Unable to send messages from Outlook behind Forefront TMG after migrating to Cloud Services

Introduction

Consider a scenario where a client migrated from on-premise Exchange to Exchange Online and after this migration the users are experiencing issues while sending e-mail. During high peak times Outlook clients can’t send e-mails. Messages are getting stuck in the Outbox image. When this issue was happening the event 31212 also was showing up on TMG:

image

One important point here to add is that when this issue was happening users were able to browse HTTP sites, but not HTTPS.

Data Collection

For this scenario we most likely will need:

  • Client: Network Monitor trace on the client
  • Server:
    • TMG Data Packager
    • Perfmon
    • User mode dump

 

Data Analysis

When analyzing data of this nature you need to add to perfmon the core OS subsystems (memory, network, processor and disk), as well as the core Forefront TMG components. The diagram below shows an interesting trend where the Memory Pool for SSL Requests (black line in the diagram below) starts to decrease, it increases again to 100% and suddenly drops to zero.

image

This is exactly the time that users start to experience issues with Outlook getting messages stuck in the Outbox.

Solution

This problem happens because TMG was running out of memory pool for SSL requests. In order to fix that you need to change the registry key ProxyVmvmAlloc1pSize to a higher value (default is 1024).
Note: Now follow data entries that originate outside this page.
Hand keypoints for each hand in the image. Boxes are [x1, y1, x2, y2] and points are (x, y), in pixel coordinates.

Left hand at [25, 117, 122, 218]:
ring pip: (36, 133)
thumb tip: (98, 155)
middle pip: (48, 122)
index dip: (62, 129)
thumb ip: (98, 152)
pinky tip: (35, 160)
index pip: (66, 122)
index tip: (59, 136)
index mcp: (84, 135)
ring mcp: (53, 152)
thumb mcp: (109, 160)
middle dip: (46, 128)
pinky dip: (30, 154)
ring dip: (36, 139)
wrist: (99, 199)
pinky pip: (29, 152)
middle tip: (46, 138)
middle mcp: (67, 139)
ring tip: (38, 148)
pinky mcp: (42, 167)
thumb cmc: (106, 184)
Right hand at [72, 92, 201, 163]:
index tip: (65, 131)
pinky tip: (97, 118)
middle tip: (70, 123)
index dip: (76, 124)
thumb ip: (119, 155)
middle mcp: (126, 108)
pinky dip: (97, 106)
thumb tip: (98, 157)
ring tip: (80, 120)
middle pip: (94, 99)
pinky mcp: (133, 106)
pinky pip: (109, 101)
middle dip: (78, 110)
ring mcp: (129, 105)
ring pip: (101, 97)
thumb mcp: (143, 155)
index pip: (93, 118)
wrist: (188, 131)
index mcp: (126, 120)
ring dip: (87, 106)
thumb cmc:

You can follow the guidelines from KB842438 (also applies to TMG) in order to adjust this value or you can install Forefront TMG 2010 SP2 (just released) that changes this value to 4096. For this particular case we noticed that after changing this value to 4096 the users didn’t experience this problem anymore and the server’s perfmon start looking way better even under heavy load, as shown below:

image

Takeaway

There are a couple of key takeaways regarding this scenario that I want to call out:

  • Don’t go directly to the cloud without proper planning, you might experience issues like the one described in this article and you could potentially think that the cloud services is the one causing problem.
  • Remember that when you start moving your main applications (Exchange, CRM, Sharepoint, etc) to the cloud the traffic from inside to outside will increase and you need to have your edge device (regardless of which one you use) ready for that.

Planning is definitely the key for a success migration, but in order to have a good planning you really need to know your own environment, your traffic profile and your plan to grow. In order to reduce the impact during the cloud migration you should be able to determine that and perform a migration in different waves (not all users nor all applications at the same time).